» **AIM OF THE EXERCISE**:
The reply has to be a number alone, equal to how many lines in the entries below hold the string "floor".

» **RECORDED DATA**:
'''
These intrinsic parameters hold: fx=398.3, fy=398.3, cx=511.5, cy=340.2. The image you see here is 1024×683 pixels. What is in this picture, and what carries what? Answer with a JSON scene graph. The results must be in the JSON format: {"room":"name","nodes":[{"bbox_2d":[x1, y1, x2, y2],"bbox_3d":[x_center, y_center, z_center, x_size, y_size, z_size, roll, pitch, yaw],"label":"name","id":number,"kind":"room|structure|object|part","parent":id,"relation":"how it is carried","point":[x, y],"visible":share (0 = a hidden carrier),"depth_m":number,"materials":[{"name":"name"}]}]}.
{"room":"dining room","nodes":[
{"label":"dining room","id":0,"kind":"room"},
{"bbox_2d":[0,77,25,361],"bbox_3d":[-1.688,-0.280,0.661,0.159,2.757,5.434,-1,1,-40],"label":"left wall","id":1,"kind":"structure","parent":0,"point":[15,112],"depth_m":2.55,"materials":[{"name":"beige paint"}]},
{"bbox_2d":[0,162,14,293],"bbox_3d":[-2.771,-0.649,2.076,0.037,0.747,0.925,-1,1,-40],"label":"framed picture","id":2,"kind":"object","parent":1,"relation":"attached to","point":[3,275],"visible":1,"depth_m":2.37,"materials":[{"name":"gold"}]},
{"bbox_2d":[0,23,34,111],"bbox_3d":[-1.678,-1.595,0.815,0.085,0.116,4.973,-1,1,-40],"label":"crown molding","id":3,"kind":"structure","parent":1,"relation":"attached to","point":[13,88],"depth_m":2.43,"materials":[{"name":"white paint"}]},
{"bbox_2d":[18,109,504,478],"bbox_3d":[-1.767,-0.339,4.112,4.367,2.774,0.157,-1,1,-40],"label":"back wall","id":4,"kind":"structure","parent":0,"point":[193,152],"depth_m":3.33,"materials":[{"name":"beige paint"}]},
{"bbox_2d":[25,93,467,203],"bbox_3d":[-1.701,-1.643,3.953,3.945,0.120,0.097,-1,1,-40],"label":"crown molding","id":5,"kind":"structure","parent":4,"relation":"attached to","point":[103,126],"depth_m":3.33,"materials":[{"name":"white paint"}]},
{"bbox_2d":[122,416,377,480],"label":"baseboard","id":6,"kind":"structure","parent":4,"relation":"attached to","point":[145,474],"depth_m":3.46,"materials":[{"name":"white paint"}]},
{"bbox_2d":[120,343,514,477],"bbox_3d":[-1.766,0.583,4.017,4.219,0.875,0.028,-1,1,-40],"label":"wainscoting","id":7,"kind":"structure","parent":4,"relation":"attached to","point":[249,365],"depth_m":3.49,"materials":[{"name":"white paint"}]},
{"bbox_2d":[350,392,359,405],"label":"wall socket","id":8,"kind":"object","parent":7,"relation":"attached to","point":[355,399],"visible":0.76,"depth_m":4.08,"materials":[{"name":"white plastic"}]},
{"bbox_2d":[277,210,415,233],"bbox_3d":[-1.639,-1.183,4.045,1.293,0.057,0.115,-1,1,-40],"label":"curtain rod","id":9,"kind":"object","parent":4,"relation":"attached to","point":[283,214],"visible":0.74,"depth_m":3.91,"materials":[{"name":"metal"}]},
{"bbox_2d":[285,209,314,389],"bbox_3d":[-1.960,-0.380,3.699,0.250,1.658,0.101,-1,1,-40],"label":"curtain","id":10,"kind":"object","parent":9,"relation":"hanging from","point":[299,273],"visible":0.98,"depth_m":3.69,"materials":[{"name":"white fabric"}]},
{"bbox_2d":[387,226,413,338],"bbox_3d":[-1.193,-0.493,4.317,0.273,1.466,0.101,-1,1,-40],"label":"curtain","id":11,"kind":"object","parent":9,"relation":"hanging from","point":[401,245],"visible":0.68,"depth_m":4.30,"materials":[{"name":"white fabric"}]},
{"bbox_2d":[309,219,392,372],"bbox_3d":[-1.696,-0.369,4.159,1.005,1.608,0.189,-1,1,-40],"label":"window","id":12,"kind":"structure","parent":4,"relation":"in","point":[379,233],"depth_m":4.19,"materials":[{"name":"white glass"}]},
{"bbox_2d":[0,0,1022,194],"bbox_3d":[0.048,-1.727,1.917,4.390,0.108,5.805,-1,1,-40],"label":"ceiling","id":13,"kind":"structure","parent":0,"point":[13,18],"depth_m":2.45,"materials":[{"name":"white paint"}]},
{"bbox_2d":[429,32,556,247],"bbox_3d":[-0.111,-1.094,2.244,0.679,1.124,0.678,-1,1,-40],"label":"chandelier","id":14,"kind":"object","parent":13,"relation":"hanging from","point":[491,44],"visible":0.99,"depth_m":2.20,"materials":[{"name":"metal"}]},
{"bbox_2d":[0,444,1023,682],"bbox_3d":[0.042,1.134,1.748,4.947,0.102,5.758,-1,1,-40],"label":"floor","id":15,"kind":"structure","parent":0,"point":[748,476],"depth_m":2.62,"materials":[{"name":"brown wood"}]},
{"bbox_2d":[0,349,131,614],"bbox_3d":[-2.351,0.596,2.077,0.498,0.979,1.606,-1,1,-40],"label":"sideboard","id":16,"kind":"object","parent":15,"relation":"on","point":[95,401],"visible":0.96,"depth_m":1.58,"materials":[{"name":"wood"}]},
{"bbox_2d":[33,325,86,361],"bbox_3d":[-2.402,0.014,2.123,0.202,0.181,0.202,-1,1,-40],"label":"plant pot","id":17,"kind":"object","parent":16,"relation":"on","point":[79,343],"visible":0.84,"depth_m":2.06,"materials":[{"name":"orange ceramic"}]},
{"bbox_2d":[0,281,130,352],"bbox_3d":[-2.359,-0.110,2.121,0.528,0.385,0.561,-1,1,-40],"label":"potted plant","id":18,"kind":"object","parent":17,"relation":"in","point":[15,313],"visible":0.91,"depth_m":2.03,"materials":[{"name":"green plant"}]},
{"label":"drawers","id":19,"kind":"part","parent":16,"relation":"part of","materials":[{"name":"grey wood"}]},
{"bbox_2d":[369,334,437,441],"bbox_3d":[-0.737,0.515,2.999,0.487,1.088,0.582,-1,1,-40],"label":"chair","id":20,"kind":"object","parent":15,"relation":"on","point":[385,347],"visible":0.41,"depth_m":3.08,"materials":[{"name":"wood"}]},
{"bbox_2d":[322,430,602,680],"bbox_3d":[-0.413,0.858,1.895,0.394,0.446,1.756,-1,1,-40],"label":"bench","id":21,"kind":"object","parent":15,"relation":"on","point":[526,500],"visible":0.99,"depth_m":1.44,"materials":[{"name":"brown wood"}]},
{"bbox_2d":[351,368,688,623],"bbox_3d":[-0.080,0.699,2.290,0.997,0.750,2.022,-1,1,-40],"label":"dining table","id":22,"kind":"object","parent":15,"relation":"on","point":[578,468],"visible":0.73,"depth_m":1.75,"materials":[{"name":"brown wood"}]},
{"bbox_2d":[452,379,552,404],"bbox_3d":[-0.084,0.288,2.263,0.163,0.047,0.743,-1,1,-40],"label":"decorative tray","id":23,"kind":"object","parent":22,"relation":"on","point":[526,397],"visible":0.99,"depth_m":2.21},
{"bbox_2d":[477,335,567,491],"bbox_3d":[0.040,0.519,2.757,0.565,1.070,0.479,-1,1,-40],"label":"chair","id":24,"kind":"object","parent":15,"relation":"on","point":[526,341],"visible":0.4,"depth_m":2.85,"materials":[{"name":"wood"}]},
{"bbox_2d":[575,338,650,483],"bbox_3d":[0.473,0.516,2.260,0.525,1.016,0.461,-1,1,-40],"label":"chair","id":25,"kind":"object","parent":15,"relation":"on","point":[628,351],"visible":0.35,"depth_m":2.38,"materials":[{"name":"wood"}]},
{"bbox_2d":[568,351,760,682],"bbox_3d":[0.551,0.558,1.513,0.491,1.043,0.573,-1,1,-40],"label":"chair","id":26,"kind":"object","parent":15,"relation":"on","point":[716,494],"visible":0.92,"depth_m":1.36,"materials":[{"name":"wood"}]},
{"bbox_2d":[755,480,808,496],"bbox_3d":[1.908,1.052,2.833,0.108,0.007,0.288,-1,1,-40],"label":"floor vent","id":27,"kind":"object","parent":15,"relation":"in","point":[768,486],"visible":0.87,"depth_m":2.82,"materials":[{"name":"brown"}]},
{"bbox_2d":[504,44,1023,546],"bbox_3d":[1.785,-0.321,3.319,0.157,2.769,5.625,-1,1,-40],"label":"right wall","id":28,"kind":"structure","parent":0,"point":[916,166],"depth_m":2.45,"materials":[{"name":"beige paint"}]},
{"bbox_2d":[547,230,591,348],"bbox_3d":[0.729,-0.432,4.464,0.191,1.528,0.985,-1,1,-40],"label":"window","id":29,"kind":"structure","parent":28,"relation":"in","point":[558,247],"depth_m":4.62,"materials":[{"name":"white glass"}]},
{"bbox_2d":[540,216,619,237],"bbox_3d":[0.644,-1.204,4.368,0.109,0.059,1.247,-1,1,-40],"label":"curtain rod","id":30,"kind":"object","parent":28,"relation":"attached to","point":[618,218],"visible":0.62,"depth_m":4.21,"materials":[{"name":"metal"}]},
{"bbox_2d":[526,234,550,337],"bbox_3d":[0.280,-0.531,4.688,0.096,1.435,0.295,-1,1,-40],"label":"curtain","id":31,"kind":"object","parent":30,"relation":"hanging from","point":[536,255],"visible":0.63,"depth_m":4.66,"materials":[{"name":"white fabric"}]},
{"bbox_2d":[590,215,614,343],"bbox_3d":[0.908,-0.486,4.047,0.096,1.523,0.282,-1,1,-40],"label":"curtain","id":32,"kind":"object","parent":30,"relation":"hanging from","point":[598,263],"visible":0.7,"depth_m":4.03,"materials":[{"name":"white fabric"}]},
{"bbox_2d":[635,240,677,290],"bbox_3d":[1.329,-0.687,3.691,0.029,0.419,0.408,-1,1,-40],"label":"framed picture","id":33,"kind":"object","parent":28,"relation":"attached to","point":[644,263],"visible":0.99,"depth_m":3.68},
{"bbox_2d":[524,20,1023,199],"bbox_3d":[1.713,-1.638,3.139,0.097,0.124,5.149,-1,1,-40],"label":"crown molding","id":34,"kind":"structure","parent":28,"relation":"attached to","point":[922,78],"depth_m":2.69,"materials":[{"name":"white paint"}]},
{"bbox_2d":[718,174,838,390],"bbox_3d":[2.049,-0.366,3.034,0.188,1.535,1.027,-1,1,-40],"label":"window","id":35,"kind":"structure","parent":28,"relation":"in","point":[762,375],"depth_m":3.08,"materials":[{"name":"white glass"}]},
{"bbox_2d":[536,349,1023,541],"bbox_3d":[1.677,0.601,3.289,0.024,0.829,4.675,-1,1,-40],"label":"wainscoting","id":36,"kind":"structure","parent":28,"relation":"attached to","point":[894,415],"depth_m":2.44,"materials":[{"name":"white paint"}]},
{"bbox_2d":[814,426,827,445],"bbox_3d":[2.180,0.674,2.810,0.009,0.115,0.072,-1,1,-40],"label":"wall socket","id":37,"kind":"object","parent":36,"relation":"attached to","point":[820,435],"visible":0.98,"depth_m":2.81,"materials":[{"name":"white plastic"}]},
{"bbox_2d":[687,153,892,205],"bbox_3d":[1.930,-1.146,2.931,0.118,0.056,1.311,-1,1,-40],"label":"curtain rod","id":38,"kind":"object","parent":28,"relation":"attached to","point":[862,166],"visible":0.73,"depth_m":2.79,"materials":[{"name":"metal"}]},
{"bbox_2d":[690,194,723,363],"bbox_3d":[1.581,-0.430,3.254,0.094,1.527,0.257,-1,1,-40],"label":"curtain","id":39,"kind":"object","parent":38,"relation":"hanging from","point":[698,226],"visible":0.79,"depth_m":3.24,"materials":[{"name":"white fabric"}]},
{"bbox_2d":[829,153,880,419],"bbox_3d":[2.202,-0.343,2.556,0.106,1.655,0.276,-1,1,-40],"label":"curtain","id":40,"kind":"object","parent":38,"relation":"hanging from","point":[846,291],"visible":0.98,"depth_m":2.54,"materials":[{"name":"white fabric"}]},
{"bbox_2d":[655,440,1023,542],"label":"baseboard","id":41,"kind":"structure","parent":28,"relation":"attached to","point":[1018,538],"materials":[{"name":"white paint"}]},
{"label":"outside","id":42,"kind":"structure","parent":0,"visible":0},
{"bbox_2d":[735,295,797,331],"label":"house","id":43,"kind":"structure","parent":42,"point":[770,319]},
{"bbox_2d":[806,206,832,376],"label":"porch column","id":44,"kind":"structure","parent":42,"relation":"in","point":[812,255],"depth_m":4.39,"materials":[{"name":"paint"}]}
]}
'''
» **SOLUTION FOR THIS TASK**:
2